Thomas Luny was born in Cornwall in 1759. After moving to London about the age of 11, Thomas became apprenticed to the London marine painter Francis Holman (Circa 1729-1784) at his studio in Broad Street, St. George’s. Aside from Luny’s own inherent artistic ability, his first sketch book being dated 1770, the young artist was strongly influenced by Holman, and remained at the latter’s studio for about the next ten years, by which time it was located at nearby Old Gravel Lane, St. George’s.
On 13th September, 1777, Luny left London for a visit to France. He must have also travelled further afield on this journey, as his first exhibited picture in London, at the Society of Artists in that year, was entitled: “A distant view of the island of Madeira and Porto Santo”. He regularly exhibited at the Royal Academy with 29 paintings in total between 1780 and 1802, and then a long break until three in 1837.

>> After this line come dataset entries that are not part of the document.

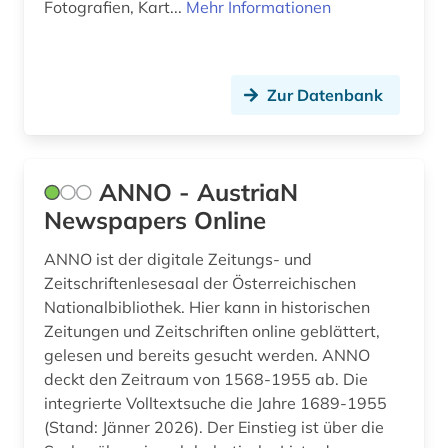
Fotografien, Kart...
Mehr Informationen
europa (3)
evaluation (1)
Zur Datenbank
evolutionary computation (1)
exponat (1)
fachportal (1)
ANNO - AustriaN
Newspapers Online
fachsprache (1)
ANNO ist der digitale Zeitungs- und
fachverband (1)
Zeitschriftenlesesaal der Österreichischen
farbherstellung (1)
Nationalbibliothek. Hier kann in historischen
Zeitungen und Zeitschriften online geblättert,
feinkeramik (1)
gelesen und bereits gesucht werden. ANNO
deckt den Zeitraum von 1568-1955 ab. Die
fernsehen (1)
integrierte Volltextsuche die Jahre 1689-1955
(Stand: Jänner 2026). Der Einstieg ist über die
film (1)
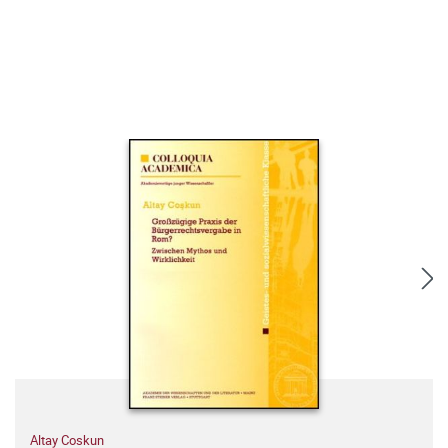
Altay Coskun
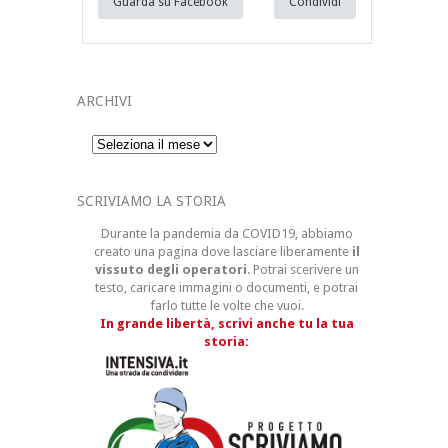
Guarda su Facebook
Condividi
ARCHIVI
Archivi
SCRIVIAMO LA STORIA
Durante la pandemia da COVID19, abbiamo
creato una pagina dove lasciare liberamente
il
vissuto degli operatori
. Potrai scerivere un
testo, caricare immagini o documenti, e potrai
farlo tutte le volte che vuoi.
In grande libertà, scrivi anche tu la tua
storia:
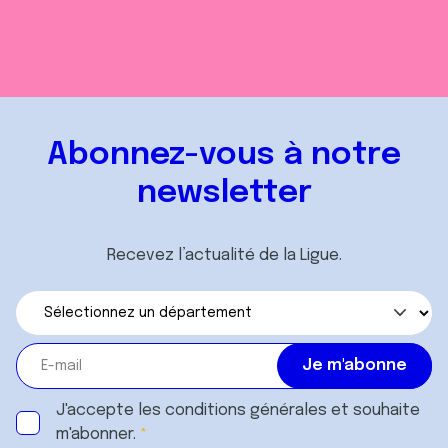
Abonnez-vous à notre
newsletter
Recevez l’actualité de la Ligue.
J'accepte les
conditions générales
et souhaite
m'abonner.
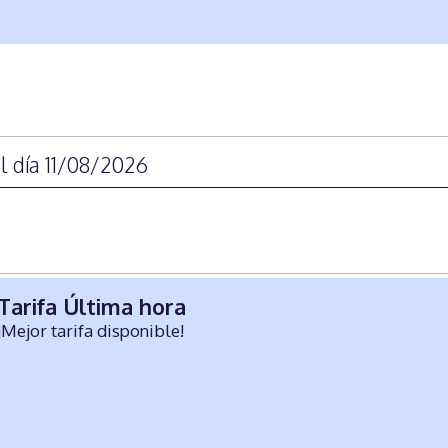
l día 11/08/2026
Tarifa Última hora
¡Mejor tarifa disponible!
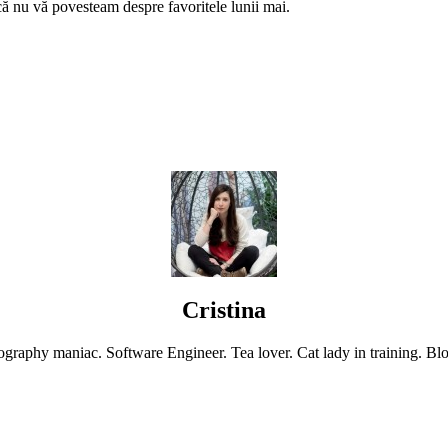
că nu vă povesteam despre favoritele lunii mai.
Cristina
graphy maniac. Software Engineer. Tea lover. Cat lady in training. Blo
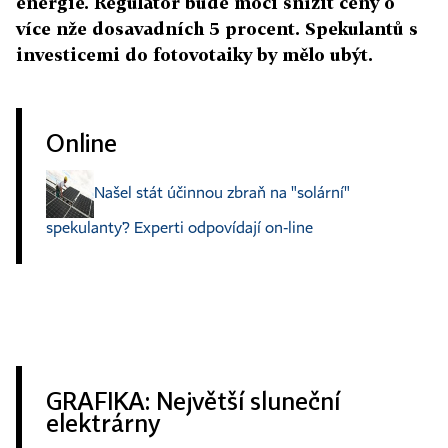
energie. Regulátor bude moci snížit ceny o
více nže dosavadních 5 procent. Spekulantů s
investicemi do fotovotaiky by mělo ubýt.
Online
Našel stát účinnou zbraň na "solární"
spekulanty? Experti odpovídají on-line
GRAFIKA: Největší sluneční
elektrárny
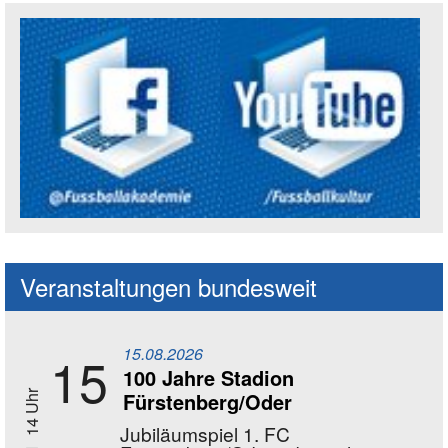
Social Media Kanäle der Akademie
Veranstaltungen bundesweit
15.08.2026
15
100 Jahre Stadion
Fürstenberg/Oder
14 Uhr
Jubiläumspiel 1. FC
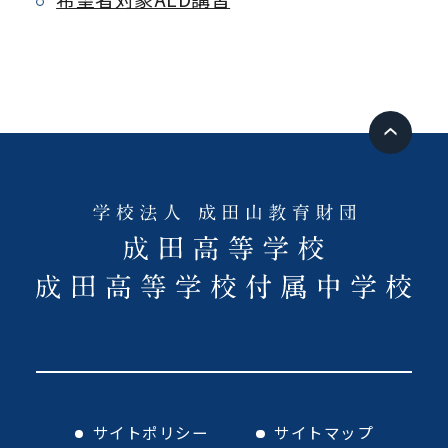
サイトポリシー
サイトマップ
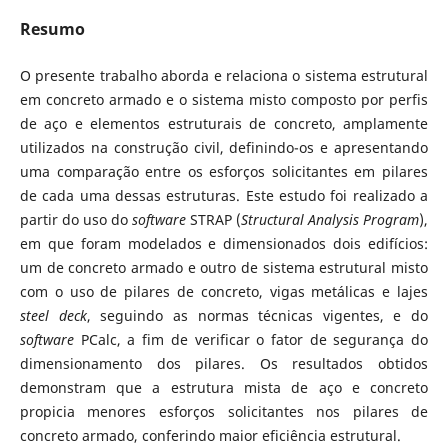
Resumo
O presente trabalho aborda e relaciona o sistema estrutural
em concreto armado e o sistema misto composto por perfis
de aço e elementos estruturais de concreto, am­plamente
utilizados na construção civil, definindo-os e apresentando
uma comparação entre os esforços solicitantes em pilares
de cada uma dessas estruturas. Este estudo foi realizado a
partir do uso do
software
STRAP (
Structural Analysis Program
),
em que foram modelados e dimensionados dois edifícios:
um de concreto armado e outro de sistema estrutural misto
com o uso de pilares de concreto, vigas metálicas e lajes
steel deck
, seguindo as normas técnicas vigentes, e do
software
PCalc, a fim de verificar o fator de segurança do
dimensionamento dos pilares. Os resultados obtidos
demons­tram que a estrutura mista de aço e concreto
propicia menores esforços solicitantes nos pilares de
concreto armado, conferindo maior eficiência estrutural.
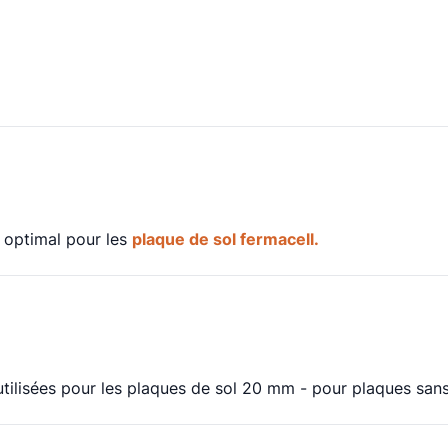
 optimal pour les
plaque de sol fermacell.
tilisées pour les plaques de sol 20 mm - pour plaques sans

By 1780 Luny had left Holman’s studio in St. George’s. He moved to Leadenhall Street in 1783, where he met Mr. Merle, a dealer and framer who promoted Luny’s paintings very successfully for more than 20 years. Leadenhall Street also housed the headquarters of the East India Company and he received many commissions from officers of the company. It is probable that he was invited as a guest on the company’s ships on special occasions. Sketches he made of locations such as Naples, Gibraltar, and Charleston, South Carolina appear as though they were done on the spot.
In about 1807 Luny decided to move to Teignmouth in Devon, where he received large numbers of commissions from ex-mariners as well local gentry in the area. By this time he was also suffering from arthritis in both hands, but this did not deter him in the slightest from his work. He was as successful in Teignmouth as he had been in London, producing many works of the Devonshire coastline, as well as the occasional ship’s portrait or naval engagement, which were specific commissions. Luny continued painting right up until his death in Teignmouth on 30th September, 1837.
Luny’s work is represented in the National Maritime Museum at Greenwich, which also has his sketchbooks in their collection, and the Royal Albert Memorial Museum in Exeter.